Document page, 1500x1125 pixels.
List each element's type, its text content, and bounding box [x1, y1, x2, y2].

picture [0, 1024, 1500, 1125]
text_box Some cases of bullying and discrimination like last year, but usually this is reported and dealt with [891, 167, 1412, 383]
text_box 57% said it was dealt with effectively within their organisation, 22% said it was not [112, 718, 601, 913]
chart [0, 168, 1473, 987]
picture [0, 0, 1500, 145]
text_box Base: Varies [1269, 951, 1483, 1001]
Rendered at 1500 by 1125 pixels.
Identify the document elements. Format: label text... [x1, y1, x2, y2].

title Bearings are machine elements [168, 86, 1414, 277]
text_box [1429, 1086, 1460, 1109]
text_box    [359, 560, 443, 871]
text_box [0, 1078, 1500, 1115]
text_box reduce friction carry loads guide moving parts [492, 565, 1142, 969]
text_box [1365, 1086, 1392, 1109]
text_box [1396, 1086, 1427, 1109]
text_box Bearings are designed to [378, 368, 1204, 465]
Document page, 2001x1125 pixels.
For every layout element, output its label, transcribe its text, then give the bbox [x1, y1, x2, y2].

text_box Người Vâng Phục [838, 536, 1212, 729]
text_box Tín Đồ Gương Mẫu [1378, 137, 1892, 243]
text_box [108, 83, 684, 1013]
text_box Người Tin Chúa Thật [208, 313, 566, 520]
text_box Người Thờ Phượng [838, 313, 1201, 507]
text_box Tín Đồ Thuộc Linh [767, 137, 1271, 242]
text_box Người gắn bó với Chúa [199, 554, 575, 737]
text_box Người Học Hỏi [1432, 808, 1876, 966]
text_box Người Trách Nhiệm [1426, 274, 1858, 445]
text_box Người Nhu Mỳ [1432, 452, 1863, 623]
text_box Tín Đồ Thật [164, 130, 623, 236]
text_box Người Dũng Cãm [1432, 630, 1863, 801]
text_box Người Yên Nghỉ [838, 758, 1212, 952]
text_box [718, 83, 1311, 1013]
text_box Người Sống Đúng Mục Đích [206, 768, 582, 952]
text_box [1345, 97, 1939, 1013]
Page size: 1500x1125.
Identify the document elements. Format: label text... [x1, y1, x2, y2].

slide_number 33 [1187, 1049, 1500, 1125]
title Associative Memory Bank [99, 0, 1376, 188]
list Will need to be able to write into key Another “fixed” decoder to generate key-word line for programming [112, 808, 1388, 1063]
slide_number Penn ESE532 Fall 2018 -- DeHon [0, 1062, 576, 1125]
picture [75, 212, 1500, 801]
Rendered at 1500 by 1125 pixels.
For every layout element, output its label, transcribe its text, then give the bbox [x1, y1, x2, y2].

============================================================

PROBLEM DESCRIPTION — Write the data out in full, matching every line exactly.

ANSWER FOR THE TASK —
Document page, 1500x1125 pixels.
List each element's type, its text content, and bounding box [x1, y1, x2, y2].

picture [0, 1024, 1500, 1125]
text_box Some cases of bullying and discrimination like last year, but usually this is reported and dealt with [891, 167, 1412, 383]
text_box 57% said it was dealt with effectively within their organisation, 22% said it was not [112, 718, 601, 913]
chart [0, 168, 1473, 987]
picture [0, 0, 1500, 145]
text_box Base: Varies [1269, 951, 1483, 1001]
Rendered at 1500 by 1125 pixels.
Identify the document elements. Format: label text... [x1, y1, x2, y2].

title Bearings are machine elements [168, 86, 1414, 277]
text_box [1429, 1086, 1460, 1109]
text_box    [359, 560, 443, 871]
text_box [0, 1078, 1500, 1115]
text_box reduce friction carry loads guide moving parts [492, 565, 1142, 969]
text_box [1365, 1086, 1392, 1109]
text_box [1396, 1086, 1427, 1109]
text_box Bearings are designed to [378, 368, 1204, 465]
Document page, 2001x1125 pixels.
For every layout element, output its label, transcribe its text, then give the bbox [x1, y1, x2, y2].

text_box Người Vâng Phục [838, 536, 1212, 729]
text_box Tín Đồ Gương Mẫu [1378, 137, 1892, 243]
text_box [108, 83, 684, 1013]
text_box Người Tin Chúa Thật [208, 313, 566, 520]
text_box Người Thờ Phượng [838, 313, 1201, 507]
text_box Tín Đồ Thuộc Linh [767, 137, 1271, 242]
text_box Người gắn bó với Chúa [199, 554, 575, 737]
text_box Người Học Hỏi [1432, 808, 1876, 966]
text_box Người Trách Nhiệm [1426, 274, 1858, 445]
text_box Người Nhu Mỳ [1432, 452, 1863, 623]
text_box Tín Đồ Thật [164, 130, 623, 236]
text_box Người Dũng Cãm [1432, 630, 1863, 801]
text_box Người Yên Nghỉ [838, 758, 1212, 952]
text_box [718, 83, 1311, 1013]
text_box Người Sống Đúng Mục Đích [206, 768, 582, 952]
text_box [1345, 97, 1939, 1013]
Page size: 1500x1125.
Identify the document elements. Format: label text... [x1, y1, x2, y2].

slide_number 33 [1187, 1049, 1500, 1125]
title Associative Memory Bank [99, 0, 1376, 188]
list Will need to be able to write into key Another “fixed” decoder to generate key-word line for programming [112, 808, 1388, 1063]
slide_number Penn ESE532 Fall 2018 -- DeHon [0, 1062, 576, 1125]
picture [75, 212, 1500, 801]
Rendered at 1500 by 1125 pixels.
For every layout element, output its label, transcribe its text, then give the bbox [x1, y1, x2, y2].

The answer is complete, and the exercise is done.